Pakistan has been placed among the jurisdictions (states) with strategic deficiencies Ethiopia, Serbia, Sri Lanka, Syria, Trinidad and Tobago, Tunisia and Yemen.

The FATF called on all those jurisdictions to complete implementation of the action plans expeditiously and within the proposed timeframes, vowing to closely monitor the implementation of those action plans.

However, the ICRG report showed that Pakistan did show progress on three out of four major areas of concerns. Cross-border smuggling of cash was the only major area where Pakistan admitted deficiencies.

Finance Minister Dr Shamshad Akhtar represented Pakistan at the meeting.

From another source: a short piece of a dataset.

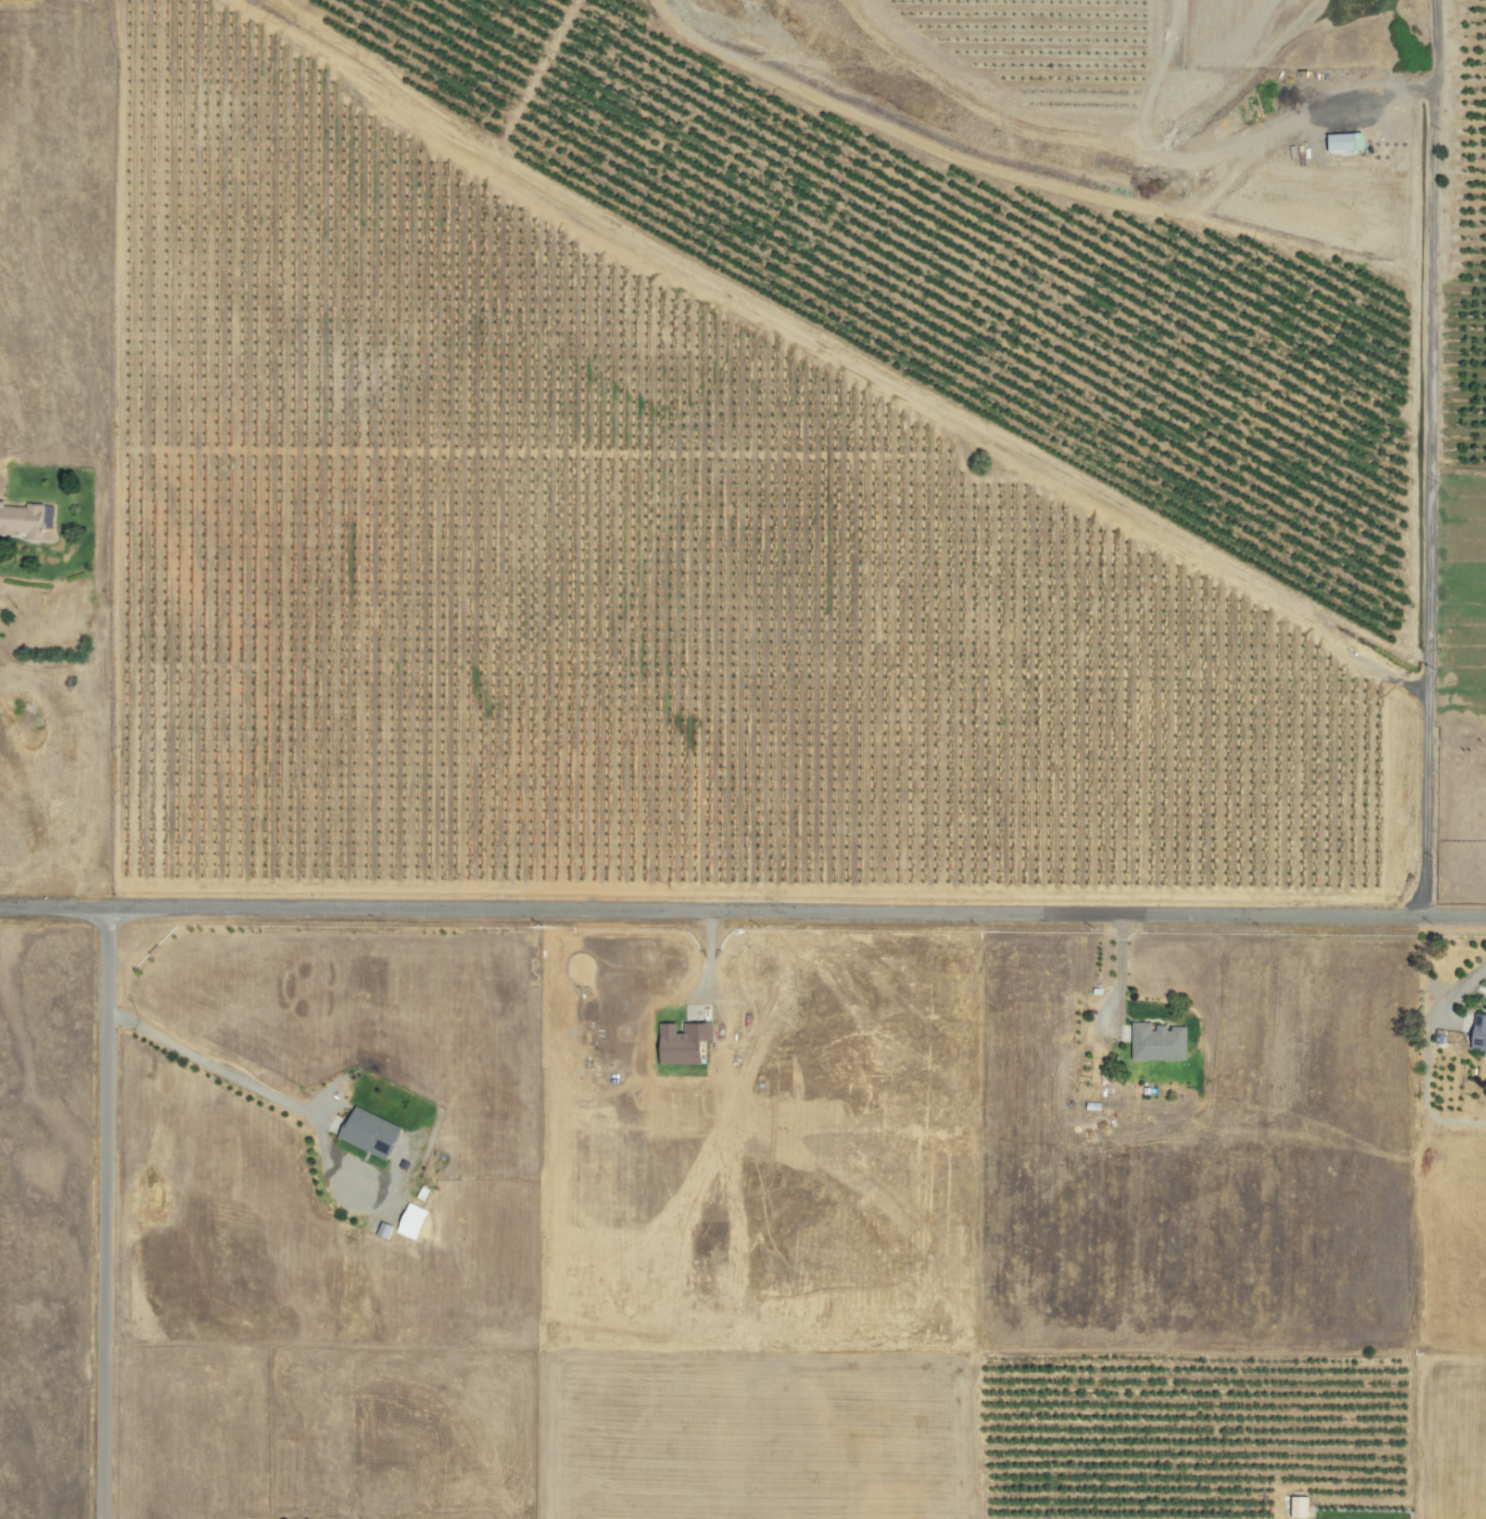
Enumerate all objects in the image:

Pakistani authorities refuted the allegation of lax supervision of the financial sector, terming it unjustified.

The FATF and the ICRG were informed that Pakistan had already asked banks to drop the ‘good guy’ list.

“Pakistan made a high-level political commitment to work with the FATF and APG to strengthen its AML/CFT regime and to address its strategic counter-terrorist financing-related deficiencies,” according to the announcement.

Action Plan

The statement added that Pakistan will work to implement its action plan to accomplish these objectives by demonstrating that terrorism financing risks are properly identified, assessed, and that supervision is applied on a risk-sensitive basis.

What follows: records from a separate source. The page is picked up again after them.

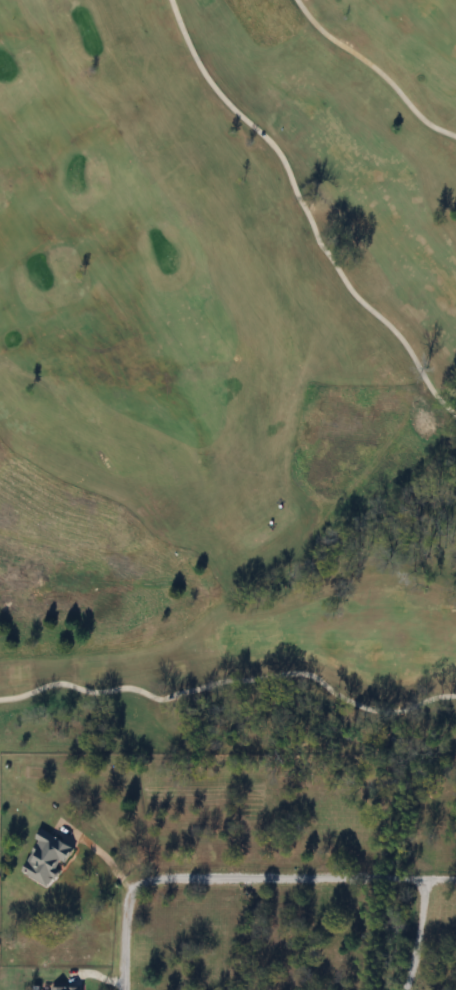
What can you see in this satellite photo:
road: (241, 877)
road: (416, 934)

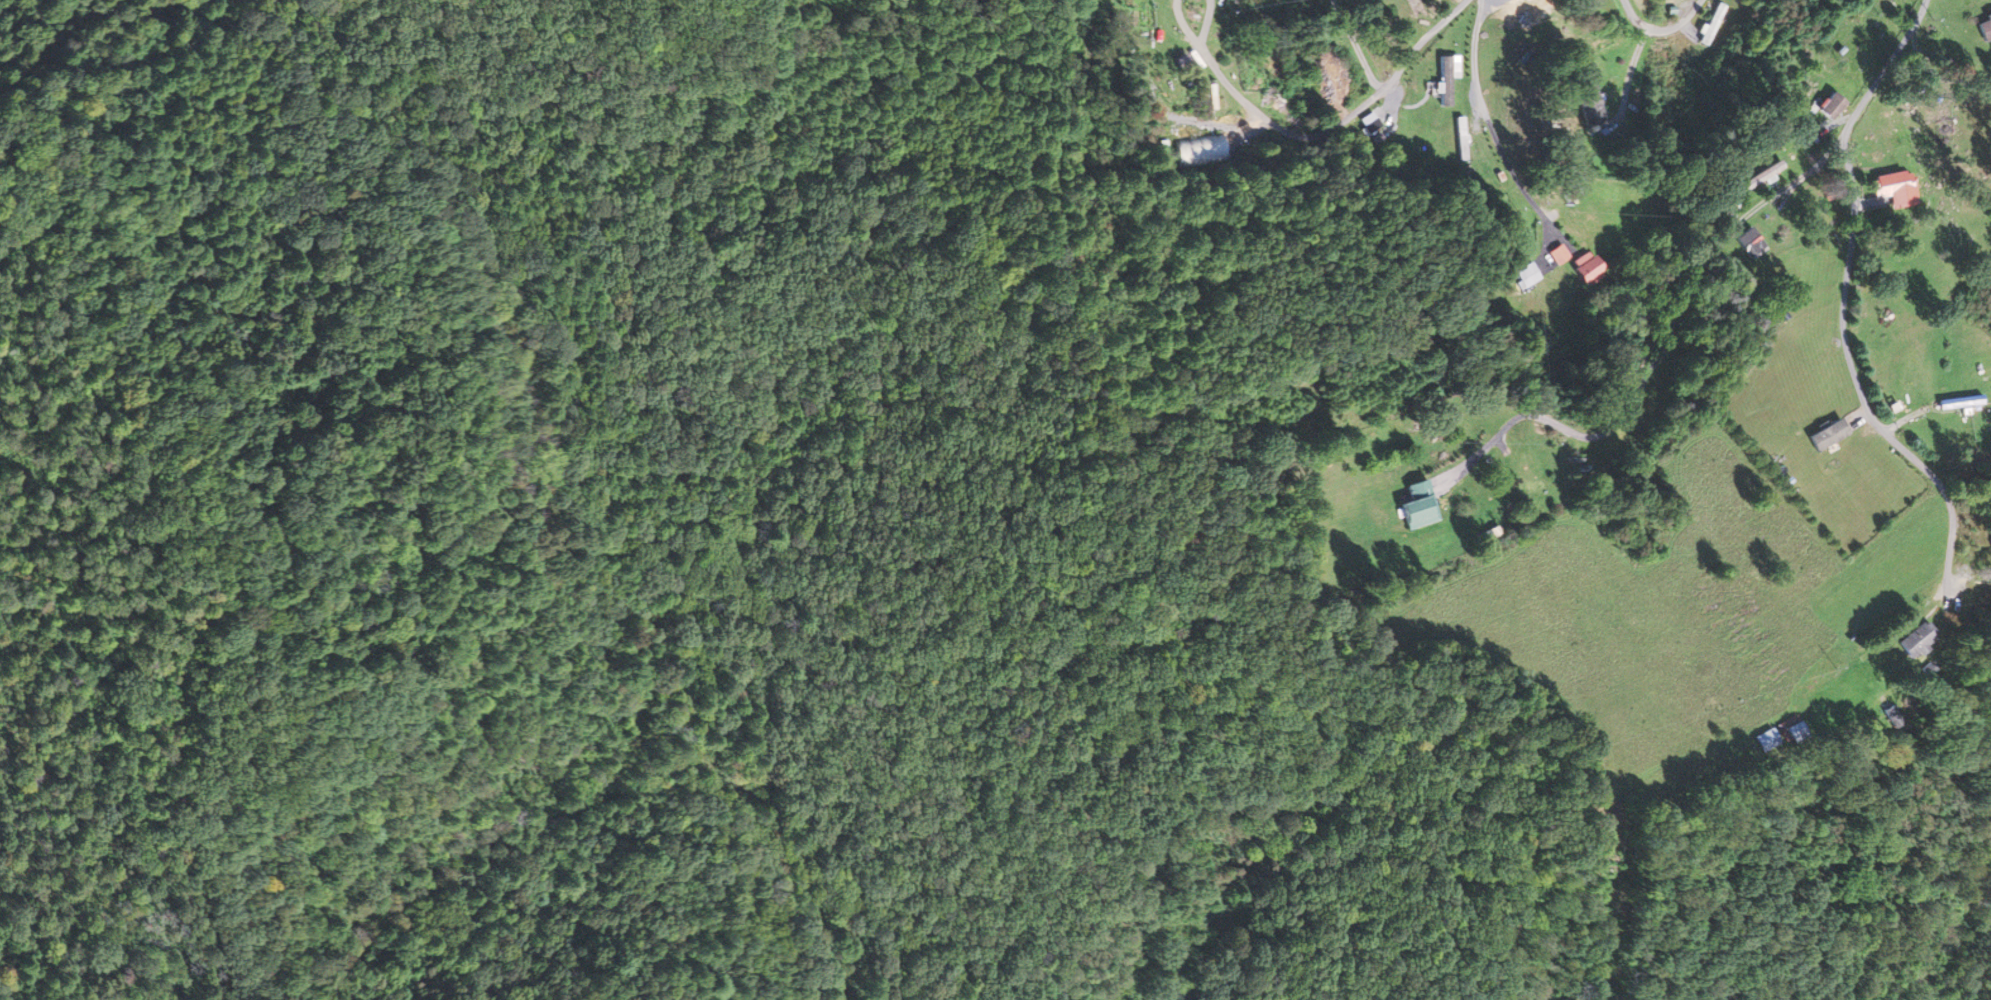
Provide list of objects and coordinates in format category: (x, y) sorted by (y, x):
building: (1529, 13)
building: (1711, 25)
building: (1984, 28)
road: (1659, 36)
road: (1953, 55)
building: (1446, 79)
building: (1590, 105)
building: (1827, 106)
building: (1369, 123)
road: (1486, 126)
road: (1336, 128)
building: (1460, 138)
building: (1201, 152)
building: (1757, 176)
building: (1893, 189)
building: (1749, 242)
building: (1583, 267)
building: (1525, 275)
road: (1841, 304)
road: (1654, 360)
building: (1961, 403)
building: (1825, 435)
building: (1414, 511)
building: (1912, 641)
building: (1790, 729)
building: (1761, 740)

The FATF said Pakistan will also be demonstrating that remedial actions and sanctions are applied in cases of AML/CFT violations, and that these actions have an effect on AML/CFT compliance by financial institutions.

“It will be demonstrating that competent authorities are cooperating and taking action to identify and take enforcement action against illegal money or value transfer services.”

The country will also demonstrate that authorities are identifying cash couriers and enforcing controls on illicit movement of currency and understanding the risk of cash couriers being used for terrorism financing.

Also, Pakistan will improve inter-agency coordination between provincial and federal authorities to combat terror financing risks. It will demonstrate that law-enforcement agencies (LEAs) are identifying and investigating the widest range of terrorism financing activity and that terrorism financing investigations and prosecutions target designated persons and entities, and persons and entities acting on behalf or at the direction of the designated persons or entities.

Pakistan will also demonstrating that terrorism financing prosecutions result in effective, proportionate and dissuasive sanctions and enhancing the capacity and support for prosecutors and the judiciary.

It will also demonstrate enforcement against TFS violations. Pakistan will demonstrate that facilities and services owned or controlled by designated persons are deprived of their resources and the usage of the resources.